THE INPUT section start

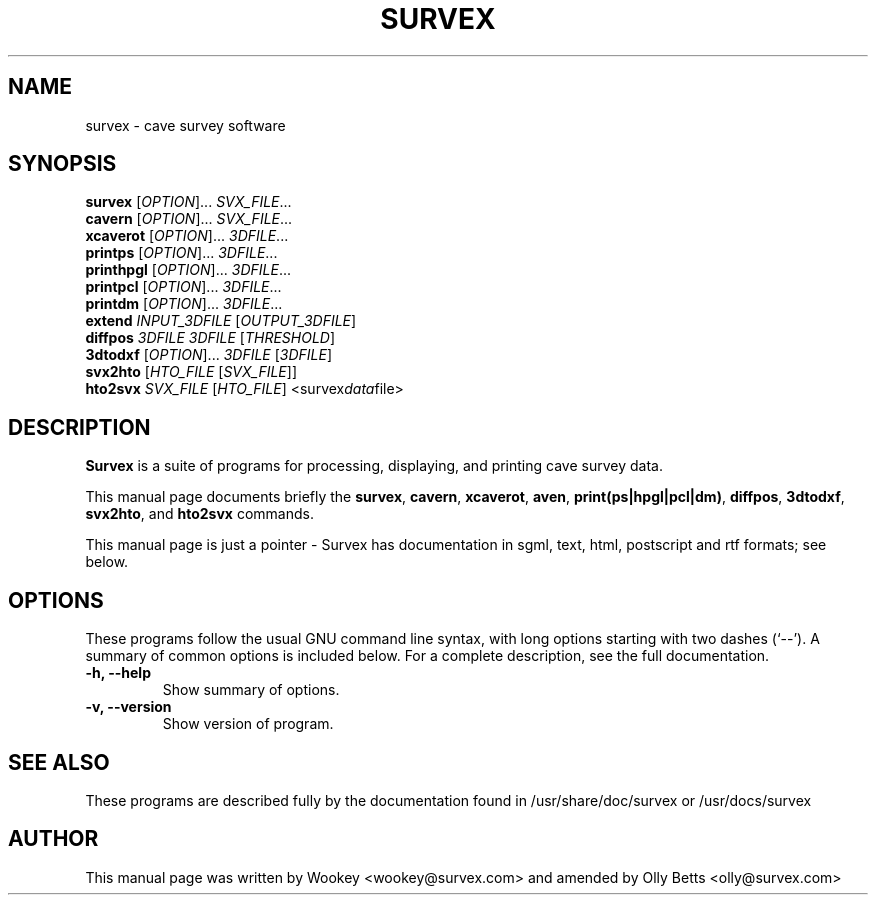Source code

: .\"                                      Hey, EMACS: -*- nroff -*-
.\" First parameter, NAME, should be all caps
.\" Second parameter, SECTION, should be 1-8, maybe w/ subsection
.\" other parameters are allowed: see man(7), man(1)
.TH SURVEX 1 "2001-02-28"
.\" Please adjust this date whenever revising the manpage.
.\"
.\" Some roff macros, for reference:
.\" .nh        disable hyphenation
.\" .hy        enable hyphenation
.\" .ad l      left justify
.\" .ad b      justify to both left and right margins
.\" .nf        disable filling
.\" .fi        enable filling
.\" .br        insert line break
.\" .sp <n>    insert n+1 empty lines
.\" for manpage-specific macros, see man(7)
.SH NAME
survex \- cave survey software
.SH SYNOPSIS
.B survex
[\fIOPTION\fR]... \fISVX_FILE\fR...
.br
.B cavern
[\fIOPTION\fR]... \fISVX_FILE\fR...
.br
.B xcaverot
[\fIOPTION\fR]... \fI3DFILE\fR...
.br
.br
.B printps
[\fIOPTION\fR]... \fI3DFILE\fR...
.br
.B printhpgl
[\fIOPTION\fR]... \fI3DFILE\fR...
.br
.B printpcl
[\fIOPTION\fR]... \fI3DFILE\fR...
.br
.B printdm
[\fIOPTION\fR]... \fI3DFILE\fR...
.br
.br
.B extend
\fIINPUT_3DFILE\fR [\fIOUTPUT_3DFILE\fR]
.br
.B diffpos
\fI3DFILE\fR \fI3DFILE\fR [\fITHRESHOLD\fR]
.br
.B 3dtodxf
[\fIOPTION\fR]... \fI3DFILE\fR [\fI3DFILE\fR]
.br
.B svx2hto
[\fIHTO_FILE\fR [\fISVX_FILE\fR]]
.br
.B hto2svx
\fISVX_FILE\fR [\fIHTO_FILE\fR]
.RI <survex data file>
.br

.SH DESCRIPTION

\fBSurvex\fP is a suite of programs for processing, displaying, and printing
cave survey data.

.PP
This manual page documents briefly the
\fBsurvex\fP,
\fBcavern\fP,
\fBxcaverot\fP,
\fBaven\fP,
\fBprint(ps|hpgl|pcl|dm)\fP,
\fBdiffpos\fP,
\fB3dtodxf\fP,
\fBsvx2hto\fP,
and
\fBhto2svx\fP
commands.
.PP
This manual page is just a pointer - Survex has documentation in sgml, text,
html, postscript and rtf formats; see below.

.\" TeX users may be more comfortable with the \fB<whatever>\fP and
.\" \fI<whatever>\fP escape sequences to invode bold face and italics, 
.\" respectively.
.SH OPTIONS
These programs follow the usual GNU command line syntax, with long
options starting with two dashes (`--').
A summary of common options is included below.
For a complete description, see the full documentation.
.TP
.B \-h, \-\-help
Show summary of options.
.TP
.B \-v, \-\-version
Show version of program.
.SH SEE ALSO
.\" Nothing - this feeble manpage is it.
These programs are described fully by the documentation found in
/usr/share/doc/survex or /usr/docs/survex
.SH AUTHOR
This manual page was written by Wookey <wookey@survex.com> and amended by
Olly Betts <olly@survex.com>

THE INPUT section end

Search the listing above for "hyphenation" and copy every line that has it.

.\" .nh        disable hyphenation
.\" .hy        enable hyphenation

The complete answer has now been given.